Bounding box prediction data
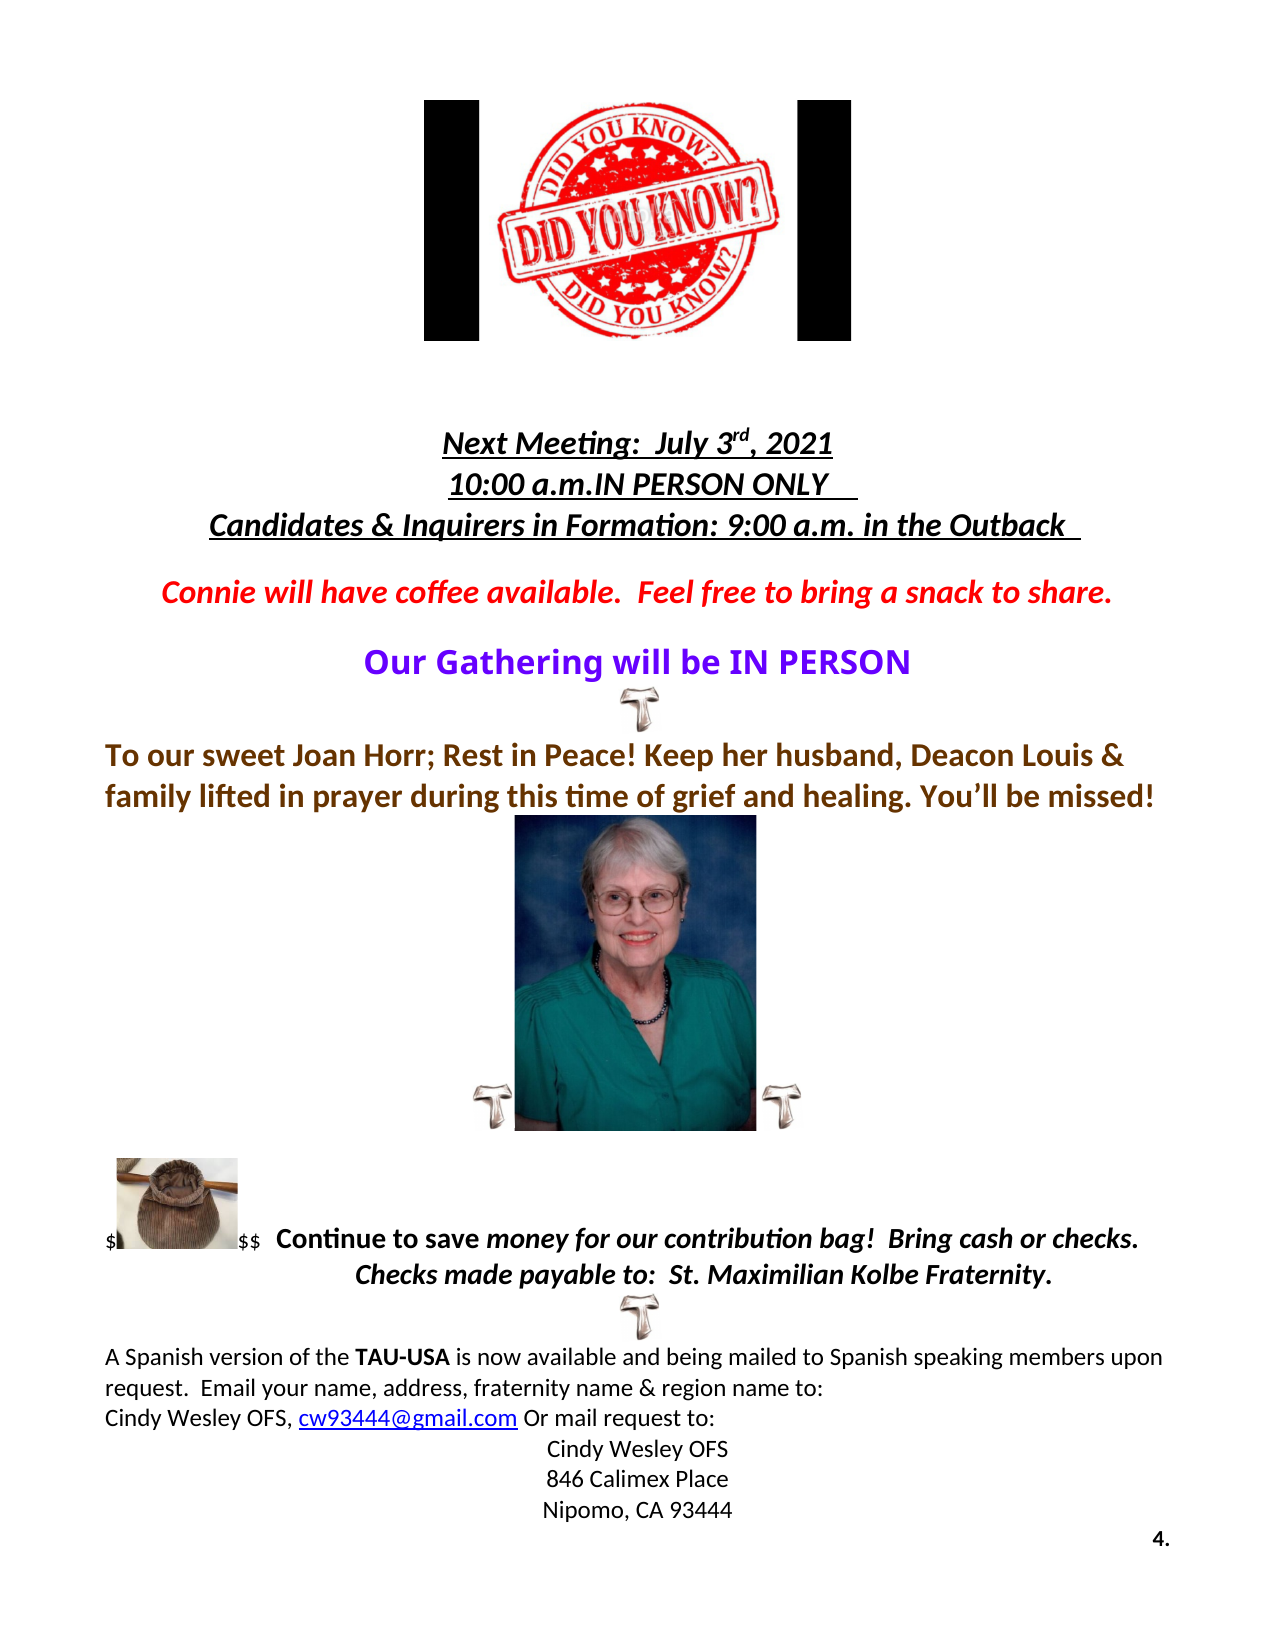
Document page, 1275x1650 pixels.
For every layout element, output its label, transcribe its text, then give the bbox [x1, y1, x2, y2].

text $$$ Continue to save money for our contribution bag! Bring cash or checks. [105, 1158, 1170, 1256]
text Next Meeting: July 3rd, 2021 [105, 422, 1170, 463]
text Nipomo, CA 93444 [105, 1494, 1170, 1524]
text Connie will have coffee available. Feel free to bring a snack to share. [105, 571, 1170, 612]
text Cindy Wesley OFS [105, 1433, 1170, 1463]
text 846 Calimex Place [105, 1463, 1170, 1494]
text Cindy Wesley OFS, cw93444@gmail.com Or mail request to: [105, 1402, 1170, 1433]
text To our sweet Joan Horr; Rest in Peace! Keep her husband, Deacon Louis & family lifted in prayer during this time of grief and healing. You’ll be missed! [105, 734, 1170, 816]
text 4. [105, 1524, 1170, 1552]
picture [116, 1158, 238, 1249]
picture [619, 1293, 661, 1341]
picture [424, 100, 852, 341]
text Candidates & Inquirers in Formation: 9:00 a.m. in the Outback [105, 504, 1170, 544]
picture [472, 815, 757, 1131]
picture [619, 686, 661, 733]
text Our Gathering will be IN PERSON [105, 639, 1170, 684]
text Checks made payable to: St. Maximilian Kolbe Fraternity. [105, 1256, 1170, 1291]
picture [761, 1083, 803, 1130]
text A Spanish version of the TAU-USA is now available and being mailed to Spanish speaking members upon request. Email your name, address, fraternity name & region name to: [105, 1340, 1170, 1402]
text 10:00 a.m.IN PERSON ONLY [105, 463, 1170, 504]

WHAT IS REQUIRED:
Return every record above exactly as written, but drop the pictures.

OUTPUT FOR THIS TASK:
Document page, 1275x1650 pixels.
For every layout element, output its label, transcribe its text, then give the bbox [x1, y1, x2, y2].

text $$$ Continue to save money for our contribution bag! Bring cash or checks. [105, 1158, 1170, 1256]
text Next Meeting: July 3rd, 2021 [105, 422, 1170, 463]
text Nipomo, CA 93444 [105, 1494, 1170, 1524]
text Connie will have coffee available. Feel free to bring a snack to share. [105, 571, 1170, 612]
text Cindy Wesley OFS [105, 1433, 1170, 1463]
text 846 Calimex Place [105, 1463, 1170, 1494]
text Cindy Wesley OFS, cw93444@gmail.com Or mail request to: [105, 1402, 1170, 1433]
text To our sweet Joan Horr; Rest in Peace! Keep her husband, Deacon Louis & family lifted in prayer during this time of grief and healing. You’ll be missed! [105, 734, 1170, 816]
text 4. [105, 1524, 1170, 1552]
picture [116, 1158, 238, 1249]
picture [619, 1293, 661, 1341]
picture [424, 100, 852, 341]
text Candidates & Inquirers in Formation: 9:00 a.m. in the Outback [105, 504, 1170, 544]
picture [472, 815, 757, 1131]
picture [619, 686, 661, 733]
text Our Gathering will be IN PERSON [105, 639, 1170, 684]
text Checks made payable to: St. Maximilian Kolbe Fraternity. [105, 1256, 1170, 1291]
picture [761, 1083, 803, 1130]
text A Spanish version of the TAU-USA is now available and being mailed to Spanish speaking members upon request. Email your name, address, fraternity name & region name to: [105, 1340, 1170, 1402]
text 10:00 a.m.IN PERSON ONLY [105, 463, 1170, 504]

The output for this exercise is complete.